Problem statement ->
Please state the number of lines in the records below that contain the string "name", and nothing further.

Input for this task section start

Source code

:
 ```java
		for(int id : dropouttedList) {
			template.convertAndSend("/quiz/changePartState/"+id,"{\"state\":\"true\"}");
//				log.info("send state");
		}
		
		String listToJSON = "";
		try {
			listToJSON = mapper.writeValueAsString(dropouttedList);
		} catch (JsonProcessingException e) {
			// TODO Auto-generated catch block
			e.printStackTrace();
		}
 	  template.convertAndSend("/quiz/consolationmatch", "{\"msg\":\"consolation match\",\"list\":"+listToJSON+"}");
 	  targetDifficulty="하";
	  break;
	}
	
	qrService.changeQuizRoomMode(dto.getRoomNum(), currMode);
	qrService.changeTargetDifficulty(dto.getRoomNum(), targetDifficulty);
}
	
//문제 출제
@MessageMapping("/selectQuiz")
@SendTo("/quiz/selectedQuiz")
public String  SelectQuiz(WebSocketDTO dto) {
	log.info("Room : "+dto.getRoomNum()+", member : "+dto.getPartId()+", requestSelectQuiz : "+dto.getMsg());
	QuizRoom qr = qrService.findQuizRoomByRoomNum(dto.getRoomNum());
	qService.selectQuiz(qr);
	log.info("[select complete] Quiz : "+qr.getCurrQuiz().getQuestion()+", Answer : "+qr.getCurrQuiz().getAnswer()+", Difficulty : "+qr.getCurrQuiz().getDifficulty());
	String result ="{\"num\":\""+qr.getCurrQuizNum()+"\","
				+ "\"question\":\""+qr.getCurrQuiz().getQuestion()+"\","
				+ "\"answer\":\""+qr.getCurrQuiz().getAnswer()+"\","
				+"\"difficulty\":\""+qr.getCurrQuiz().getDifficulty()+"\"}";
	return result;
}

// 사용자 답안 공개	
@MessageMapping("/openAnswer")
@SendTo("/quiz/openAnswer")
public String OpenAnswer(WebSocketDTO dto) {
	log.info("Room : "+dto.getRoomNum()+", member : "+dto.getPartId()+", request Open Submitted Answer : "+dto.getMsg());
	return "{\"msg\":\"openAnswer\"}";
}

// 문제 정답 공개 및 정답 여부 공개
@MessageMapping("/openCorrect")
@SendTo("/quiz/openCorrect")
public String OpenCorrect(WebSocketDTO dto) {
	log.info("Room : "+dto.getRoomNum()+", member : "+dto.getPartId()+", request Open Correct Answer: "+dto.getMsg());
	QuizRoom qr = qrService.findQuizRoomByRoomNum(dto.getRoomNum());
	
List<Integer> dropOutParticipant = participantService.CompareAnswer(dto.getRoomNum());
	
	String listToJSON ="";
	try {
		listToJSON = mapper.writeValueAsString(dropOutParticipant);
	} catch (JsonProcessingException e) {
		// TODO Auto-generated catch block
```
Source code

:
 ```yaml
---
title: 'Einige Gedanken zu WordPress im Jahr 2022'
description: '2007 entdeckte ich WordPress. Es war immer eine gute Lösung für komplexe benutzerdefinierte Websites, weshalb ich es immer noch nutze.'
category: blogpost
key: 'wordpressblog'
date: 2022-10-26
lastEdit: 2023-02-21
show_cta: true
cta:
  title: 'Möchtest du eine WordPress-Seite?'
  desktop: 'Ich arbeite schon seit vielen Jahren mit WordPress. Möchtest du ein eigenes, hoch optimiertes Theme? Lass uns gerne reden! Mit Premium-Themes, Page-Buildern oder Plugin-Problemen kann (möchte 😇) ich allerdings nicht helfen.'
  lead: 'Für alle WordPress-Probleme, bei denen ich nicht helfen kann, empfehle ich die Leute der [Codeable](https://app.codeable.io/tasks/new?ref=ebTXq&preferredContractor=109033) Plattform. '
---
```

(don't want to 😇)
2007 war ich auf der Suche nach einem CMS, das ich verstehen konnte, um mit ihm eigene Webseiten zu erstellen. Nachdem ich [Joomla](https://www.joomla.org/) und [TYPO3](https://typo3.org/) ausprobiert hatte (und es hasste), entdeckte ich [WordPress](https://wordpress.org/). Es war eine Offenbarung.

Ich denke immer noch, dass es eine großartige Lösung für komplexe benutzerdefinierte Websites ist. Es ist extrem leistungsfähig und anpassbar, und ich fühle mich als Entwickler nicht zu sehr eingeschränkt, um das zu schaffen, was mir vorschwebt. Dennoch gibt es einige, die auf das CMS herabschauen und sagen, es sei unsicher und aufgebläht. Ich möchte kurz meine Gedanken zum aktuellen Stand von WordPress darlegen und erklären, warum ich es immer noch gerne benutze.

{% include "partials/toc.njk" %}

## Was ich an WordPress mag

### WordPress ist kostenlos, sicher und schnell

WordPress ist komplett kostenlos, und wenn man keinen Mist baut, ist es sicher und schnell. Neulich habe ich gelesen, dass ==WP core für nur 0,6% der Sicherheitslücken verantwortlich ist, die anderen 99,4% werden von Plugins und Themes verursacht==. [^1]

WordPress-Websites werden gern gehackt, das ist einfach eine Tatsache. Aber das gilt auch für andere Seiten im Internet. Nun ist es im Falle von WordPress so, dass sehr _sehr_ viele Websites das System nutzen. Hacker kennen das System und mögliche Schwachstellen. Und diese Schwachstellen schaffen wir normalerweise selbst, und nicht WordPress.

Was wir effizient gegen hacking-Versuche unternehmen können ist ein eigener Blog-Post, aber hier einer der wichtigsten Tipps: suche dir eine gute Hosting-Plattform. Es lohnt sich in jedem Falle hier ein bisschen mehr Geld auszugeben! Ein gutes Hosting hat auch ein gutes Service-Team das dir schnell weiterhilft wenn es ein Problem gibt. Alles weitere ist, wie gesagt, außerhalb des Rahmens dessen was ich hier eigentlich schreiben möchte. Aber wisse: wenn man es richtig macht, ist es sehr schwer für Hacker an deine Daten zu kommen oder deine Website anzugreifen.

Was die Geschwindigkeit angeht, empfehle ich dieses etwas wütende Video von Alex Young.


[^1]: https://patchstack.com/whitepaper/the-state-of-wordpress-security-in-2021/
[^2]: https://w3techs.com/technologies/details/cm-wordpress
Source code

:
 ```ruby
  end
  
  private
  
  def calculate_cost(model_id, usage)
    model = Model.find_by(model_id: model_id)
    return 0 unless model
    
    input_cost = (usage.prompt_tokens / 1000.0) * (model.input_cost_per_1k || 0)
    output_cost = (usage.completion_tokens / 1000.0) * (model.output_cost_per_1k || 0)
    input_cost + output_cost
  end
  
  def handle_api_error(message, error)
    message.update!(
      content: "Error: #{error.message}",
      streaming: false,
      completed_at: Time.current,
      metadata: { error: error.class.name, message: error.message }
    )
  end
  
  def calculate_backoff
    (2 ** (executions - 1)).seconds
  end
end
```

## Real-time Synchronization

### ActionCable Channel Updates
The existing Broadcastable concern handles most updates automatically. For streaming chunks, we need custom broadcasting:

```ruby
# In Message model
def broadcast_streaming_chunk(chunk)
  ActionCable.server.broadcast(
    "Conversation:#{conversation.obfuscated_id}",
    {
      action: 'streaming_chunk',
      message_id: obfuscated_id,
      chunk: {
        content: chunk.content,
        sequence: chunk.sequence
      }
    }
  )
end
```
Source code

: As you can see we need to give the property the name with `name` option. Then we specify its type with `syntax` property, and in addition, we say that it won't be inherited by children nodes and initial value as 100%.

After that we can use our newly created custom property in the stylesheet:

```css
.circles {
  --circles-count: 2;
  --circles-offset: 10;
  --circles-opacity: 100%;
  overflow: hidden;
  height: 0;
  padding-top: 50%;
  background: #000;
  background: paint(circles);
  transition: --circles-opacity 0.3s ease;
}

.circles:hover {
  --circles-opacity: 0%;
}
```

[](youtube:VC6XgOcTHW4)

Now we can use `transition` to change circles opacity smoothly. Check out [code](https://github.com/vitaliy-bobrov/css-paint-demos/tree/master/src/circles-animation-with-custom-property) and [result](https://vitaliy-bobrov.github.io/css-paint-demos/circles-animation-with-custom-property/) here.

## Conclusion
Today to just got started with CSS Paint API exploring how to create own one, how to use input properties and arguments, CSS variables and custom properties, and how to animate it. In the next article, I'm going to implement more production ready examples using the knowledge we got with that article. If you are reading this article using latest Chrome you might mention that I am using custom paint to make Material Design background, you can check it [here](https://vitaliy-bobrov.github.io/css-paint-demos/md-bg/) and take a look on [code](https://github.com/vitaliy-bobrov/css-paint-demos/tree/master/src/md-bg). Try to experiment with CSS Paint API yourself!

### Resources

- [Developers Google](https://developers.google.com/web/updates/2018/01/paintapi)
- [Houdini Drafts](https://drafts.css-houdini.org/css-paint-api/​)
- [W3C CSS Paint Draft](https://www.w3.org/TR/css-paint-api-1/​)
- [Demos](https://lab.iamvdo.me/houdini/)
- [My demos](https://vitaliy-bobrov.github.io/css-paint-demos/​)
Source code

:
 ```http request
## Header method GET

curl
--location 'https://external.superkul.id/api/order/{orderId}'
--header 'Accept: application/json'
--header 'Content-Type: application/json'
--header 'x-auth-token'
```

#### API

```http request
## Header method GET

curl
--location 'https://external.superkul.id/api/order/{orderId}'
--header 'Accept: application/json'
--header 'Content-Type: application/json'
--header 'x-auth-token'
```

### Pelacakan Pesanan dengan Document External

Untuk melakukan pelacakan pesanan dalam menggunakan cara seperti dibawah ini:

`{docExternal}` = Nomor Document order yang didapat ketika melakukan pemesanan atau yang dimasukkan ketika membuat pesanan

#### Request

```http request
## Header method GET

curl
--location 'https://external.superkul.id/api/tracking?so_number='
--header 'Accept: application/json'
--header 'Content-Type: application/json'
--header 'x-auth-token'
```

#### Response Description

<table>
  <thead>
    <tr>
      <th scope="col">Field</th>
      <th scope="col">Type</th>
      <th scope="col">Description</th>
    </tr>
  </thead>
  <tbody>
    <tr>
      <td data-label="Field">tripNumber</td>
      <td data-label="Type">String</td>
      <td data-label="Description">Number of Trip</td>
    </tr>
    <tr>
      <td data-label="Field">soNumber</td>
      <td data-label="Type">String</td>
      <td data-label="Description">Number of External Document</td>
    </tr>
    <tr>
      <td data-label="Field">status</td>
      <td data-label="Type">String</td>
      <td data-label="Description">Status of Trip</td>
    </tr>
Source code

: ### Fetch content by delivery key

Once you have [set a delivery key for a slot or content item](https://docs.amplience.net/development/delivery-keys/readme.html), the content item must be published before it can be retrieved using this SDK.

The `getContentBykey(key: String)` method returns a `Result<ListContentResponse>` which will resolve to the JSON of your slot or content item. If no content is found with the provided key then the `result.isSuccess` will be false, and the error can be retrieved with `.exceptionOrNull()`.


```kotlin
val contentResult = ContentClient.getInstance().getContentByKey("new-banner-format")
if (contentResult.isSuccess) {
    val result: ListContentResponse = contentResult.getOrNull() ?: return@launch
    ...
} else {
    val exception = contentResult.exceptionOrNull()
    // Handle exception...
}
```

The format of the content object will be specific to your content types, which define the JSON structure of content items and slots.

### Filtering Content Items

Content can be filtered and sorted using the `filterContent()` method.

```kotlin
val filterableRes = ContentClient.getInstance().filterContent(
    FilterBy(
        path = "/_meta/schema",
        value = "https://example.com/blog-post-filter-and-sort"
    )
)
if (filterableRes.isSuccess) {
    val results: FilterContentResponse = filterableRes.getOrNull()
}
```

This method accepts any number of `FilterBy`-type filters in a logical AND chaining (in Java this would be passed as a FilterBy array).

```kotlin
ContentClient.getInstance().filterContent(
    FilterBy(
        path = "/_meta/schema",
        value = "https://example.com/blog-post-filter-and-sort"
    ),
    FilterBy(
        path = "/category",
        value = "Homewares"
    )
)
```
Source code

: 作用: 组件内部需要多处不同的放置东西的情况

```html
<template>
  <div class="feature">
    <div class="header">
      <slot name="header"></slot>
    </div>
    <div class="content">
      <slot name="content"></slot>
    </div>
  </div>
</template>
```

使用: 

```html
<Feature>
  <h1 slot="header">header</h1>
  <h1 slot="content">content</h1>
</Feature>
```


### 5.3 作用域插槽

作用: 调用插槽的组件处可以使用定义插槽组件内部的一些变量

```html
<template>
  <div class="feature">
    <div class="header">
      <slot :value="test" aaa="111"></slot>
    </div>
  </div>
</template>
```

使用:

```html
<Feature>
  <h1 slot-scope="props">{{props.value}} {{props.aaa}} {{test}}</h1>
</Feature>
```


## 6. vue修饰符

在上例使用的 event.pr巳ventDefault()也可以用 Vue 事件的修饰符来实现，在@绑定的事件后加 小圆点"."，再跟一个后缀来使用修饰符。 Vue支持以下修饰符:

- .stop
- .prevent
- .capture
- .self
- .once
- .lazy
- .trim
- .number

Input for this task section end

Answer to this exercise ->
4